• Assigned task:
Return exactly those lines of the material below that fall between the line holding "[320,485,358,495] nodes. ->" and the line holding "[375,572,436,582] [40,595,163,608] node", inclusive.
[The records — start]
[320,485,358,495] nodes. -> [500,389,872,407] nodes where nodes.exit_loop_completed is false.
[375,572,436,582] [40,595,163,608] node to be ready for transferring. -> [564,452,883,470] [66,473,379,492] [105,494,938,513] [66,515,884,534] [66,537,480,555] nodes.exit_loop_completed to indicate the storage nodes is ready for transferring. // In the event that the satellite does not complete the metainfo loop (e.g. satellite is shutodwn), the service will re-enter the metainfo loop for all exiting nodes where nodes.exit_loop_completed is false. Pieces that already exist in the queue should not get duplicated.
[The records — finish]
[The records — start]
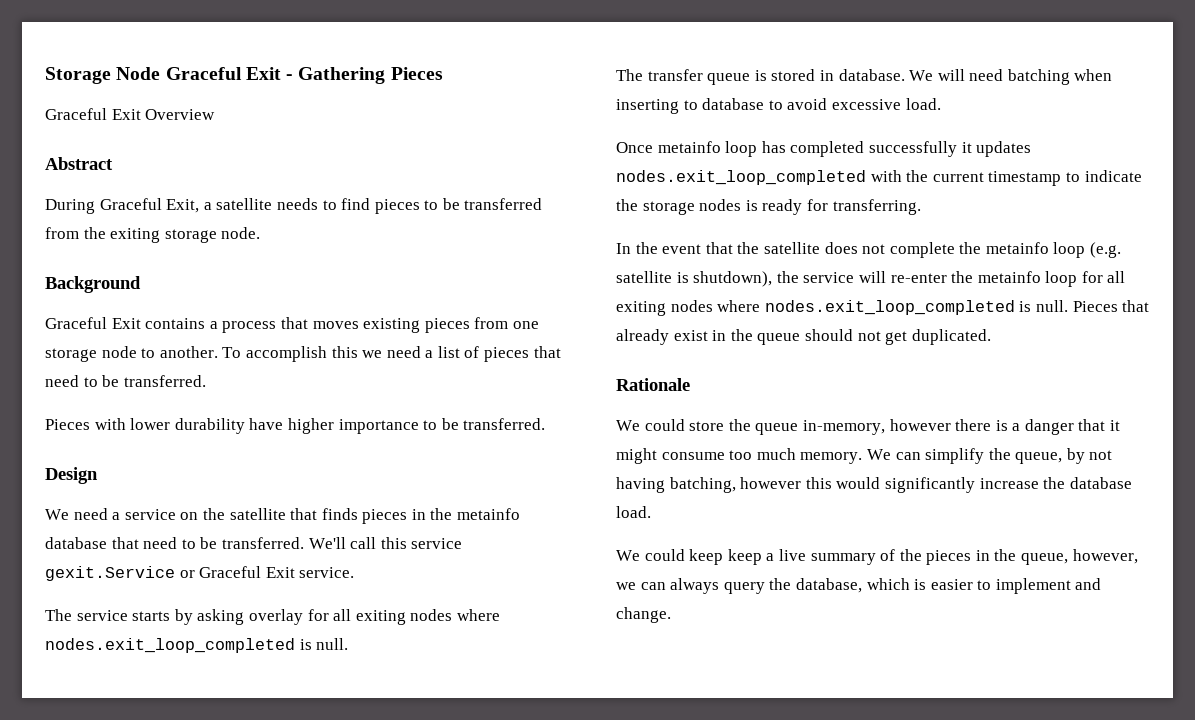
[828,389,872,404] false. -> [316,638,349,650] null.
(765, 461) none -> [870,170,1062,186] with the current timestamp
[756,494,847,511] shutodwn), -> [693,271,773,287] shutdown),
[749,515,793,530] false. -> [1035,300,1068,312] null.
[The records — finish]
• Task answer:
[320,485,358,495] nodes. -> [500,389,872,407] nodes where nodes.exit_loop_completed is false.
[375,572,436,582] [40,595,163,608] node to be ready for transferring. -> [564,452,883,470] [66,473,379,492] [105,494,938,513] [66,515,884,534] [66,537,480,555] nodes.exit_loop_completed to indicate the storage nodes is ready for transferring. // In the event that the satellite does not complete the metainfo loop (e.g. satellite is shutodwn), the service will re-enter the metainfo loop for all exiting nodes where nodes.exit_loop_completed is false. Pieces that already exist in the queue should not get duplicated.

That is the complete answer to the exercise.